Authentication for event callbacks
To enable event callbacks to be sent to your retailer site, OAuth v2.0 must be enabled on the callback endpoint. For information about OAuth 2.0, see the OAuth 2.0 Authorization Framework (RFC). Contact your Instacart Connect representative when you have OAuth 2.0 set up for callbacks.
OAuth 2.0 details required
Instacart requires the following configuration details to support callbacks:
- An endpoint to use for Connect callbacks. The endpoint must be protected by OAuth 2.0.

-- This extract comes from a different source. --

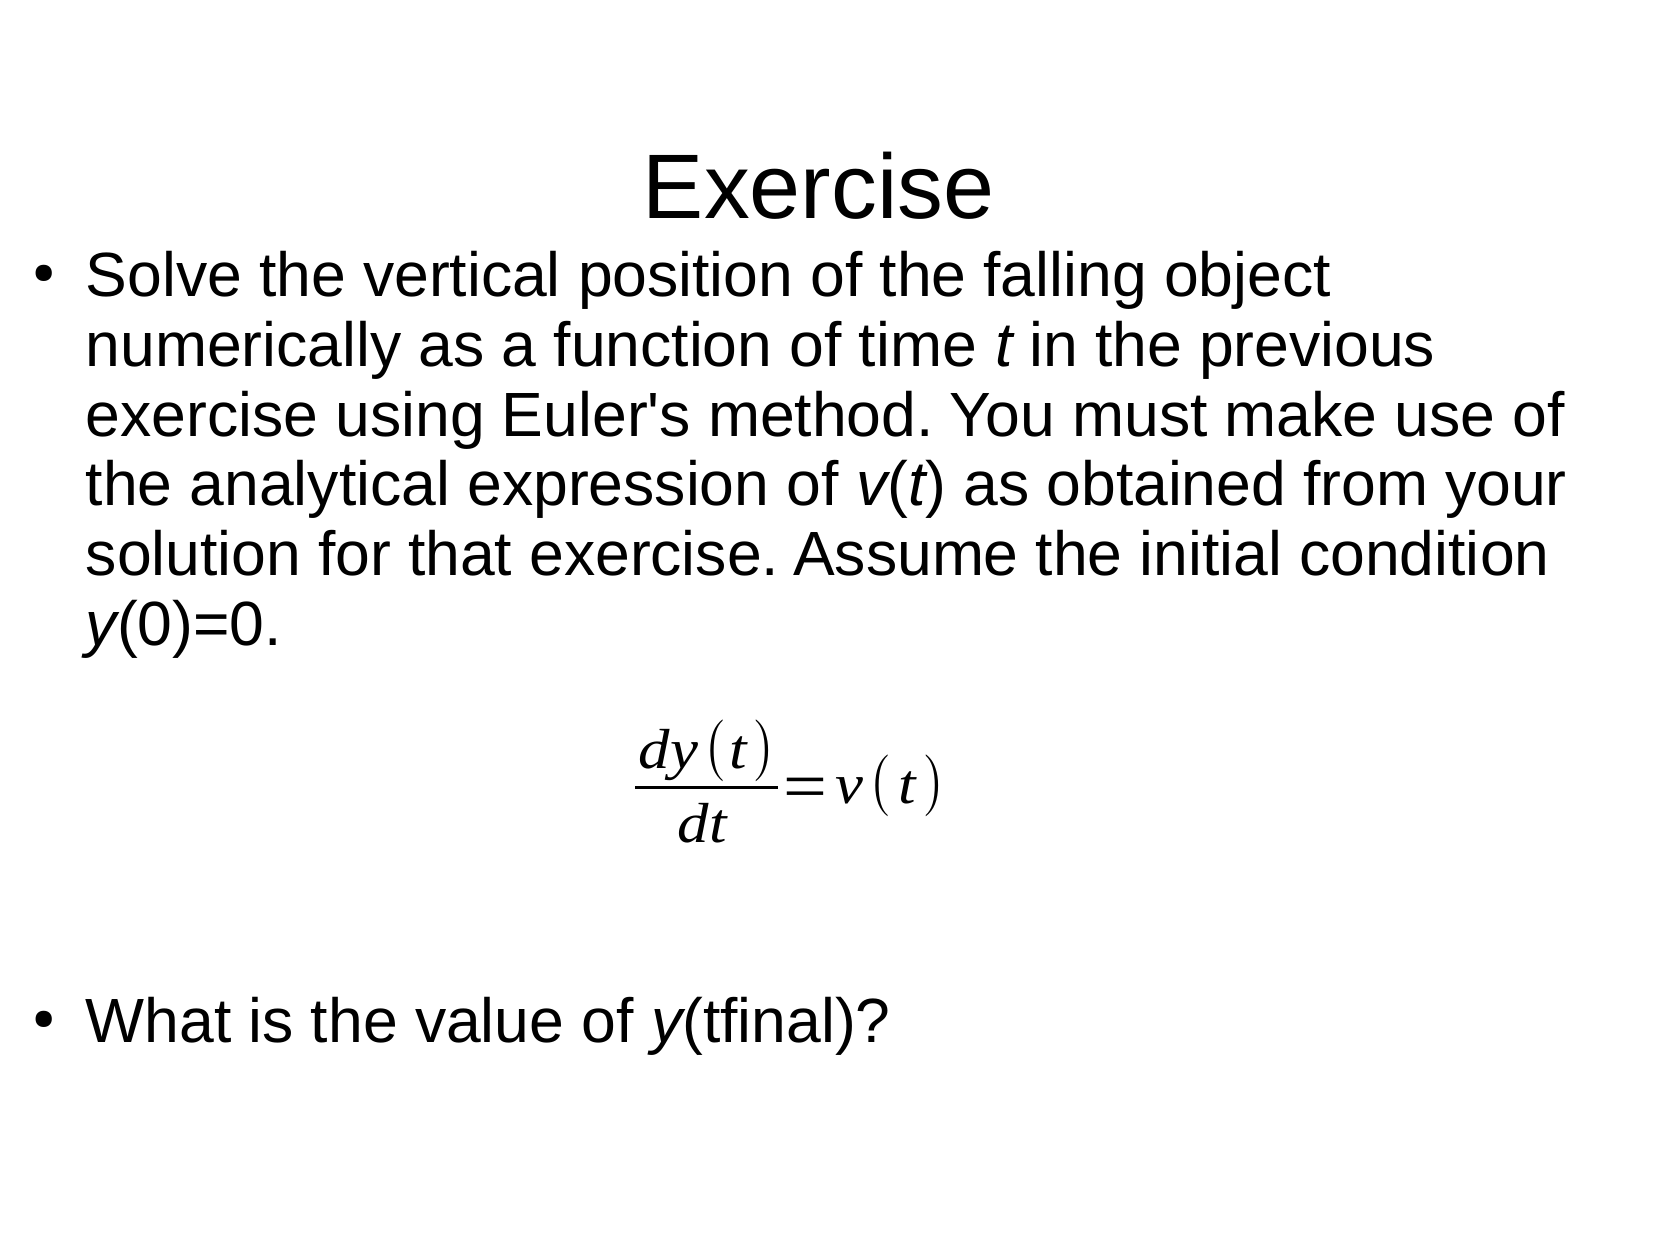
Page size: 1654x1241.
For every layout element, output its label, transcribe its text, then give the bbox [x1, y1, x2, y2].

chart [615, 715, 958, 856]
list Solve the vertical position of the falling object numerically as a function of time t in the previous exercise using Euler's method. You must make use of the analytical expression of v(t) as obtained from your solution for that exercise. Assume the initial condition y(0)=0. What is the value of y(tfinal)? [15, 240, 1591, 1201]
title Exercise [75, 83, 1564, 240]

- An endpoint to use for OAuth 2.0 authentication, which accepts a form
POSTwith content typeapplication/x-www-form-urlencodedand the following query parameters:
| Parameter | Description |
|---|---|
client_id | The ID that Connect uses to authenticate with your site. |
client_secret | The secret that Connect uses to authenticate with your site. |
grant_type | The grant type for the token. Always client_credentials. |
scope | If your OAuth 2.0 configuration includes a scope for Connect callbacks, the scope must be included as a parameter. |
Response requirements
In response to requests for access, the retailer site must return a JSON response with the following properties:
| Properties | Description |
|---|---|
access_token | The access token that Connect sends with callbacks. |
expires_in | When the token expires. Optionally, you can configure a fixed expiry time with Instacart. |
For an example response and more information about OAuth 2.0 properties, see Access Token Response in the Okta OAuth documentation.
Process
Connect requests an access token to begin sending callback events. When the access token expires, Connect requests a new token.
- Connect uses the OAuth 2.0 endpoint to send a request for an access token.
- The retailer site returns an access token.
- Connect uses the callback endpoint to send the callback along with the access token.
- The retailer site authenticates the request and permits the callback.